I didn’t know what to say. I’m not very good at comforting someone…or with conversations in general. People say the right words come naturally, but for some reason that doesn’t work for me. I didn’t intend to talk about myself, but I also didn’t know what to ask her. And in that moment she interrupted the silence herself again.
– “A bit of a weird question, but… why do you wear a mask?”
– “I’ve worn it my whole life, as long as I can remember. My father was disgusted by my face after the explosion; he forbade me to take the helmet off. Now instead of a helmet, I wear a mask and I try not to take it off either.”
– “You don’t have to wear it all the time. He’s gone, nobody’s forcing you.”
– “I don’t want to look at myself. Can you even look at this?”
I turned toward her fully. In another situation, I wouldn’t have done this, but I needed to prove my point and convince her. I expected her reaction: disgust, revulsion, fear…
But she just kept watching as if she hadn’t seen anything special.
– “I don’t know. I just see more clearly how shitty your life has been. But it doesn’t make me feel pity. Instead, I just see that you’re much stronger than you seem. You’re not easily broken.”
– “Because I’ve been broken for a long time.”
I don’t know why I said that. Just...aaaah, damn, I wish she had turned away from me. Why did she have to say all that? What was I supposed to respond? I’ve only heard insults all my life. I know how to respond to those, but not to the opposite.
– “We’re all broken. But in different ways. And in every crack you can see, what a person has been through, what they’ve endured, and who they’ve become. You’re afraid…"
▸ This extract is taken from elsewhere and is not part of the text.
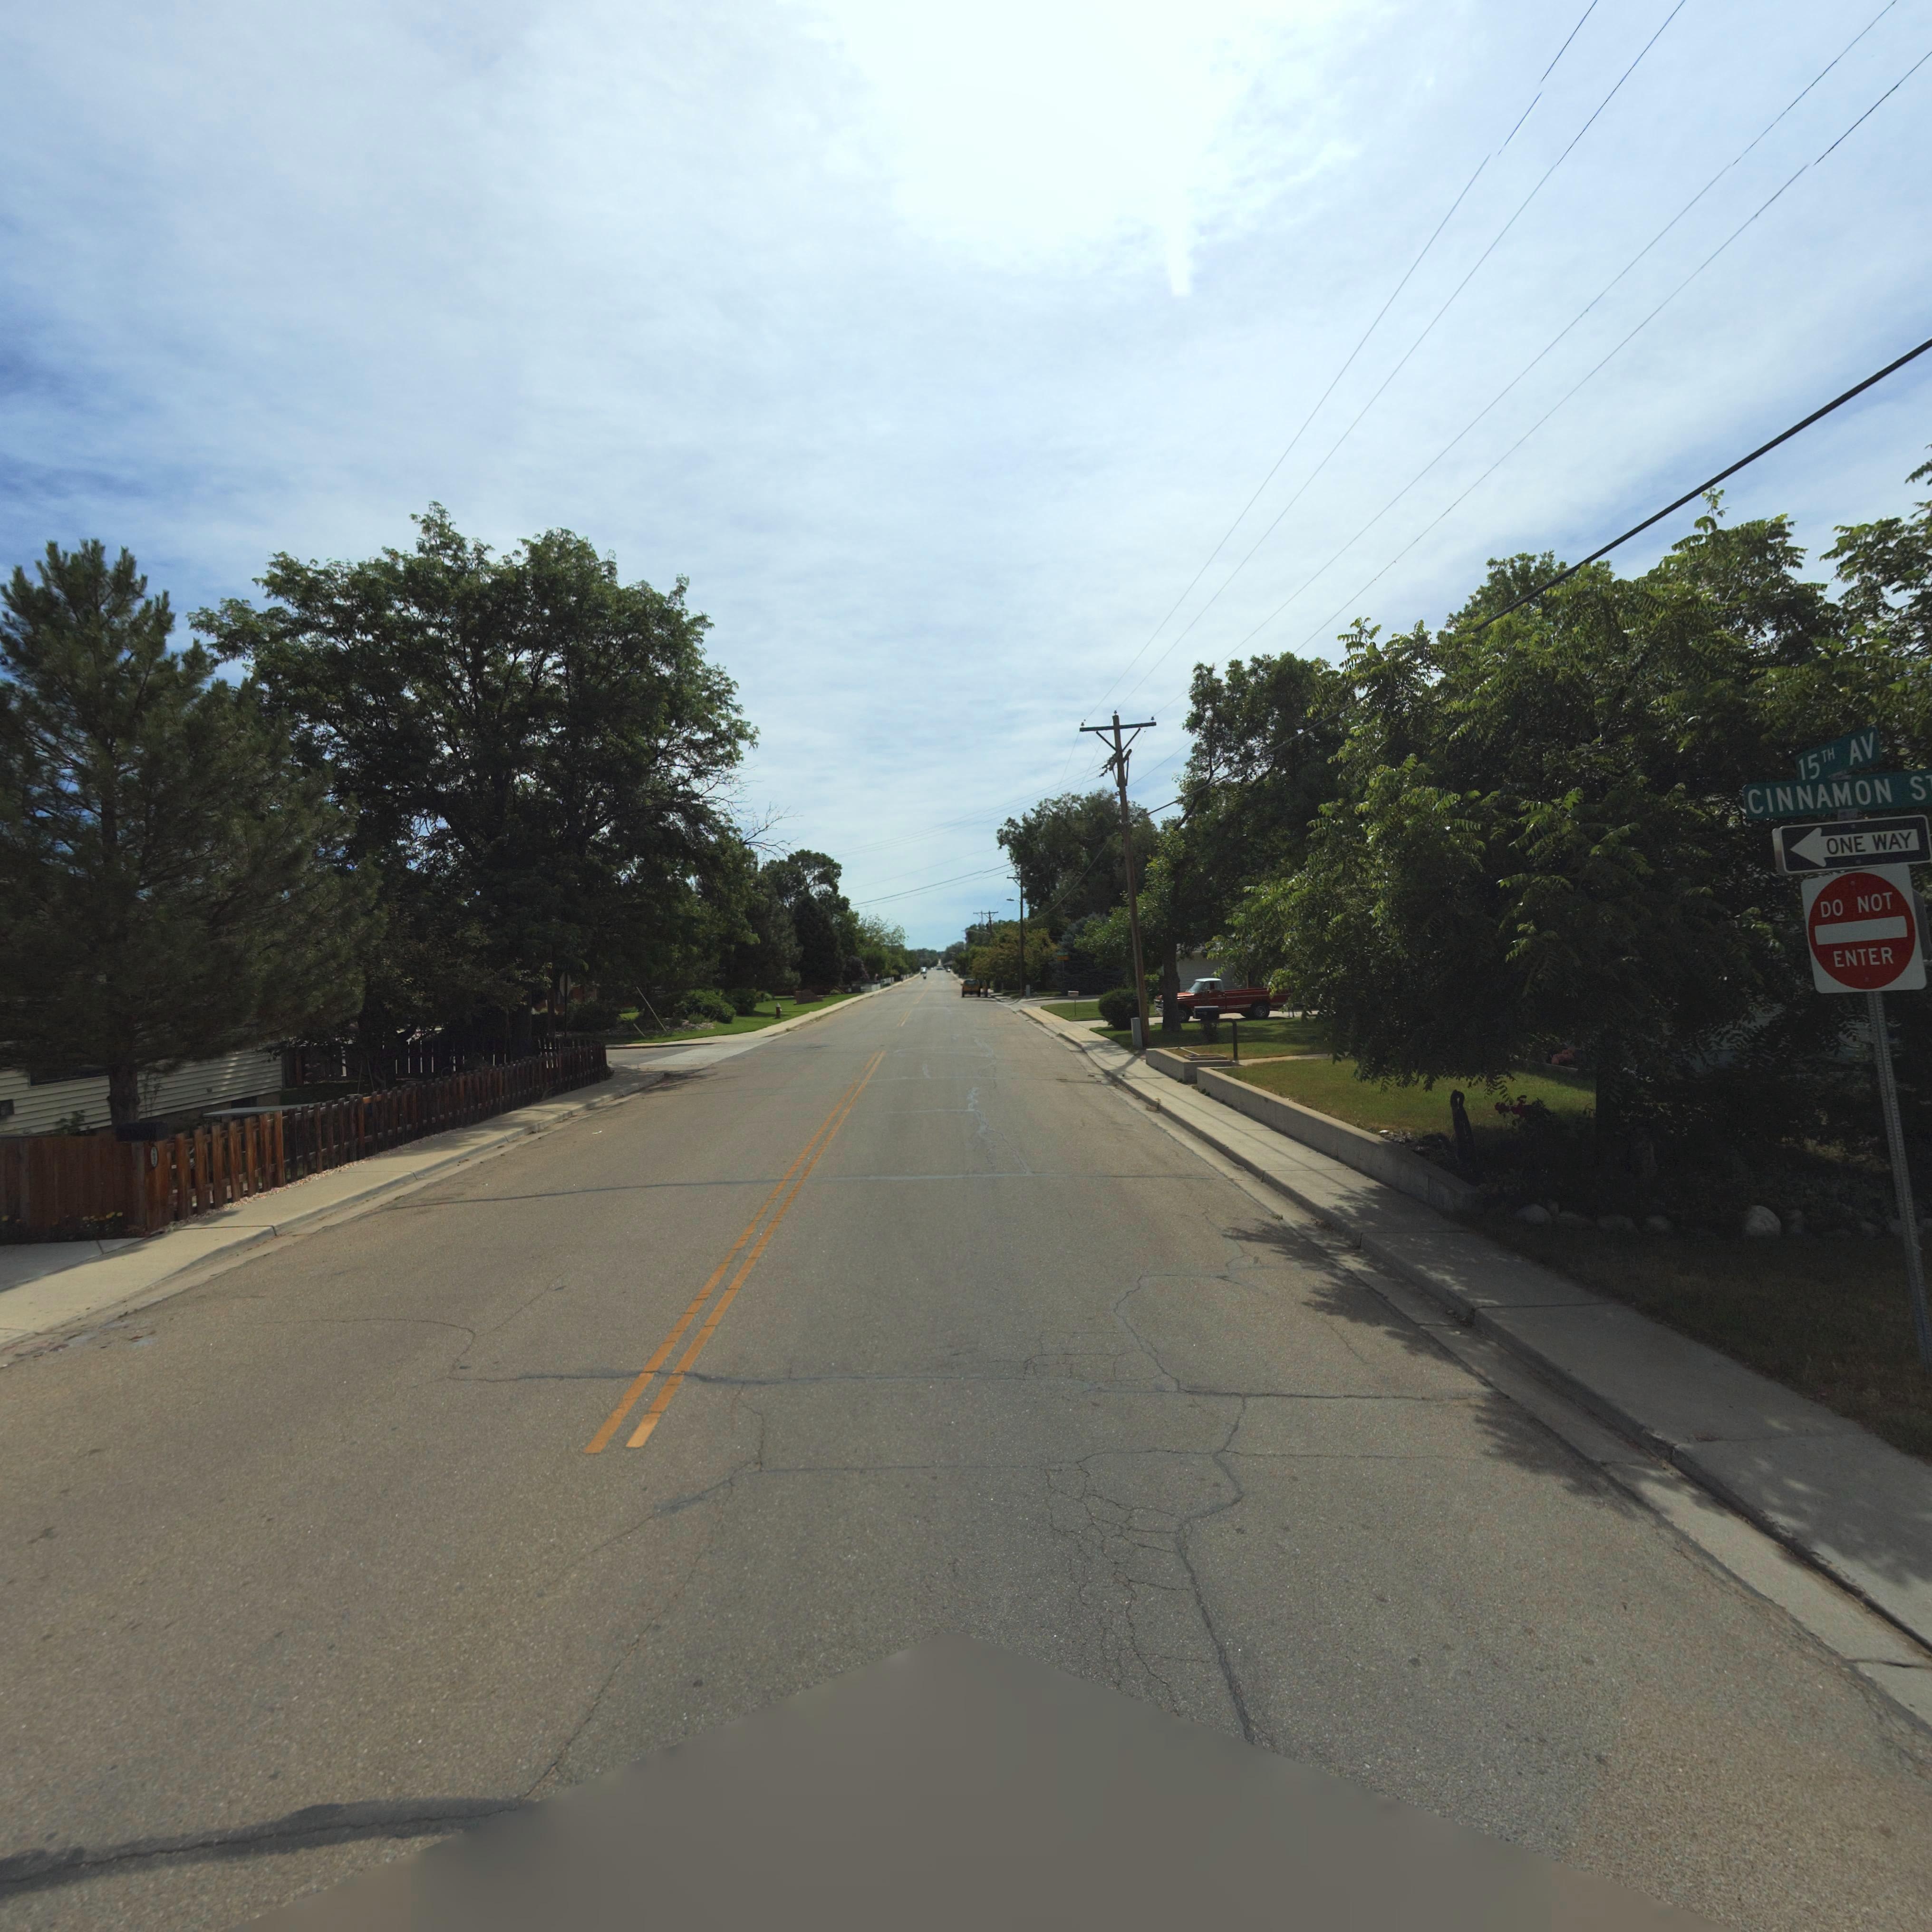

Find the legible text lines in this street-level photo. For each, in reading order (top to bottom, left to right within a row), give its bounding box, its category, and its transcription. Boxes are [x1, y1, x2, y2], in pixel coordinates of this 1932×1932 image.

[1797, 730, 1874, 782] StreetName: 15TH AV
[1747, 773, 1927, 815] StreetName: CINNAMON S*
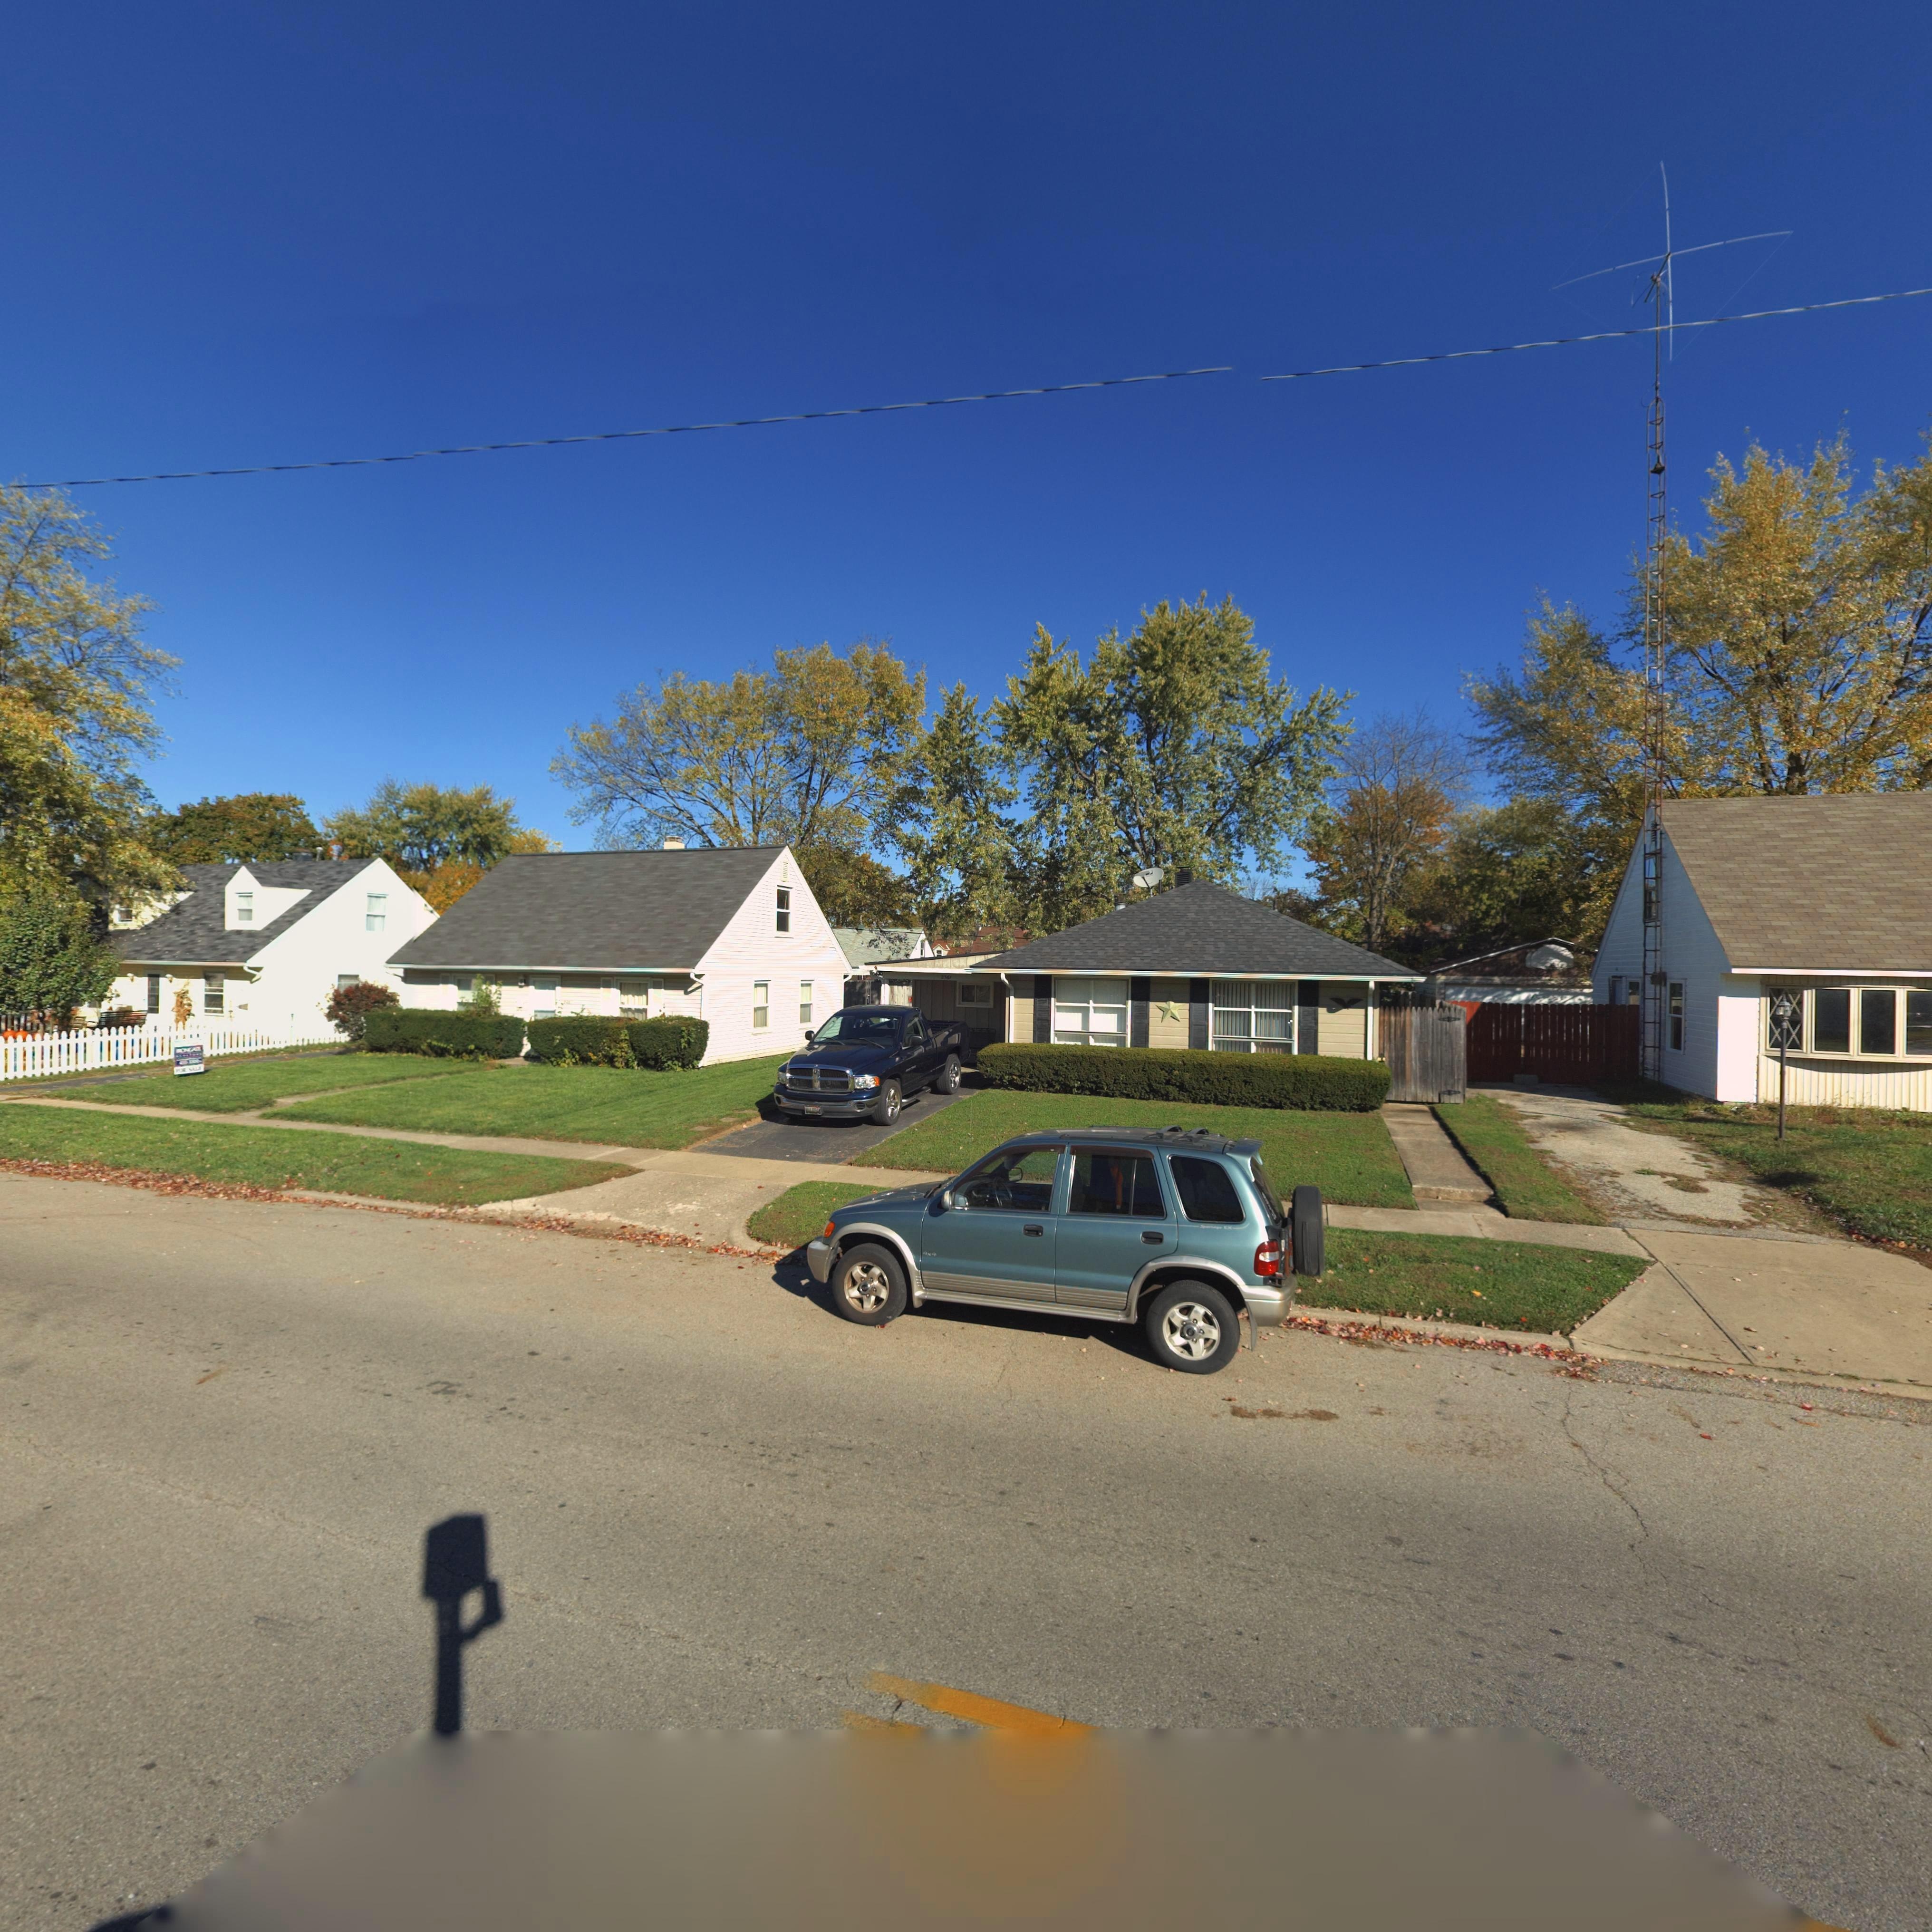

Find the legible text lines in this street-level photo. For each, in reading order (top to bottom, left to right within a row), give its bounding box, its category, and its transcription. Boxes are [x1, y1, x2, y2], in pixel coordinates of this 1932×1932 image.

[940, 974, 953, 980] StreetNumber: 2561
– “Don’t say that word!!!”
I couldn’t allow myself to hear it. Fear is unacceptable. I don’t have the right to be afraid. I’m a machine, a robot. Robots don’t fear; they follow orders. How could she even think that I’m afraid, it’s ridiculous.
– “All right, all right, don’t get mad. I thought we were just talking casually.”
– “I didn’t plan to talk at all.”
– “Nonetheless…”
– “You barged into my home.”
– “You want me to leave? But if you do, remember we’ve got a joint mission in a few days, so you can’t hide from me for long.”
– “I just don’t understand why you’re here? Why I’m here for you? Why are we even talking?”
– “You have too many questions. You shouldn’t overload your mind like that. Why not just drop the questions and chat about something else?”
– “Because you could be a threat.”
– “Well, if I attack, you’d kill me. I don’t think that’s a problem. But I’m not attacking.”
– “You attack…when you ask questions. As if you’re digging into me. I don’t want anyone to do that.”
– “I’m just trying to learn more about you. I’ve seen you a long time ago. A long time before you started working here. And, to be honest, I was stunned by your skills. And also by your cool resilience, your seriousness, your emotional detachment. It looked really awesome from the outside. And of course I couldn’t miss the chance to talk to you when the opportunity came.”
Suddenly it got even more confusing for me. Someone’s been watching me, and I didn’t even notice. How is that possible…although, maybe it’s possible for her.
– “How do you become invisible? I can’t copy that.”
– “Because you don’t have that power. It’s a consequence of that explosion. You have the ability to copy, and I have…this.”
And she disappeared. Again. But this time I already felt where she was and just followed her, even though in truth I was just looking through empty air. Maybe I just intuitively felt her presence…or maybe I’ve already gotten used to it…I don’t want to admit it, but I prefer the second option.